Chapter 4. Section 2 of the Sherman Act

Kir Nuthi and Chris Marchese would like to add a special thank you to our former intern, Malena Dailey, for her research and help in this chapter.

This section focuses on Section 2 of the Sherman Act. While Section 1 of the Sherman Act addresses actions between businesses, Section 2 focuses on anticompetitive behavior of a single business.

4.1 Section 2 Of The Sherman Act Bans Anticompetitive Monopolization

Section 2 of the Sherman Act makes it illegal to “monopolize, attempt to monopolize, or combine or conspire with any other person or persons, to monopolize any part of the trade or commerce among the several States, or with foreign nations.” 

In simple terms, this boils down to a two-part test: 

  • Did the business exercise monopoly power in its relevant market?
  • Did the business act anticompetitively to monopolize its relevant market? 

If the answers to both are yes, then the business violated Section 2 of the Sherman Act.

4.2 To “Monopolize” Means To Have An Iron Fist Over Prices And Profits

Section 2 of the Sherman Act focuses on the definition of “monopoly” and “monopolization.” But what does it mean to monopolize a market?

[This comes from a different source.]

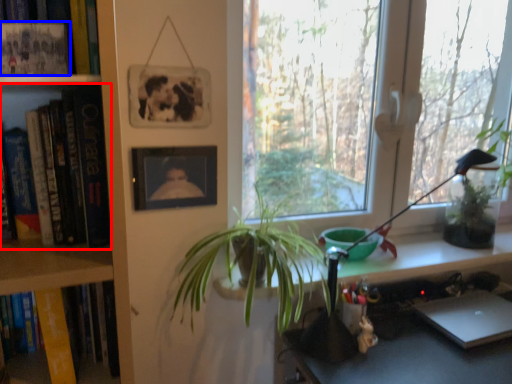
Question: Which object appears farthest to the camera in this image, book (highlighted by a red box) or book (highlighted by a blue box)?

Choices:
 (A) book
 (B) book

Answer: (A)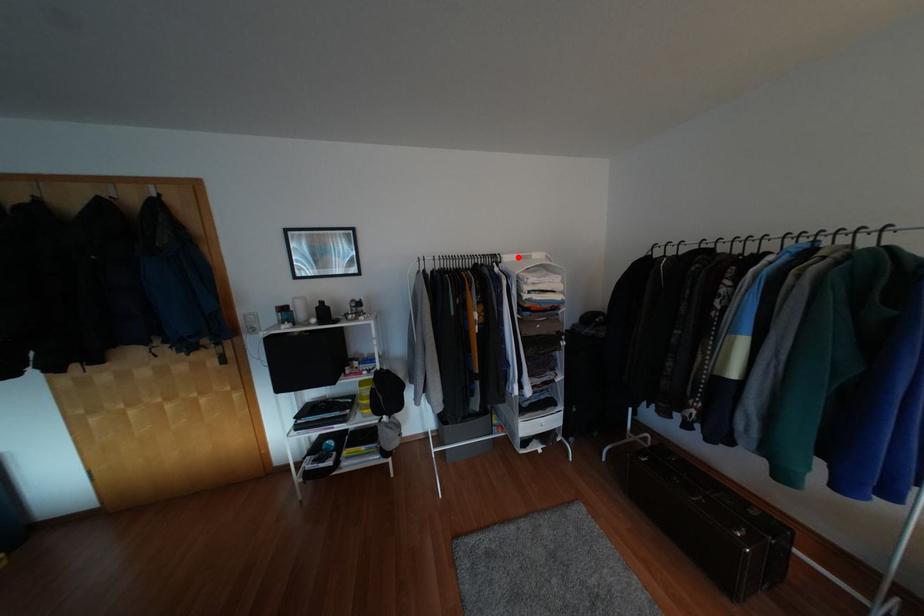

A business has monopoly power only if it has enough control over an industry to meaningfully raise prices or reduce quality without losing profits. If it can do this successfully, the business is a monopoly. 

That means being big isn’t enough. Take any large business like Ford—even if it controls over ¾ of the pickup truck market, it’s not automatically an unlawful monopoly unless it uses that control to harm consumers through higher prices, reduced quality, or stifled innovation.

4.3 Monopoly Power Isn’t Enough To Violate The Sherman Act

To be clear, it is not unlawful to be a monopoly; it is unlawful only to be a monopoly that acts anticompetitively. Anticompetitive conduct is found whenever a business harms consumers—for example, through higher prices, reduced quality, or stifled innovation.

As held in the important Supreme Court case United States v. Grinnell Corp. (1966), monopolies can form from “the willful acquisition or maintenance of that power” or as the “consequence of a superior product, business acumen, or historic accident.” Whereas the former is unlawful, the latter is lawful. 

The Supreme Court reaffirmed that 1966 ruling as recently as 2004, holding that “an element of anticompetitive conduct” is necessary to find “the possession of monopoly power” unlawful.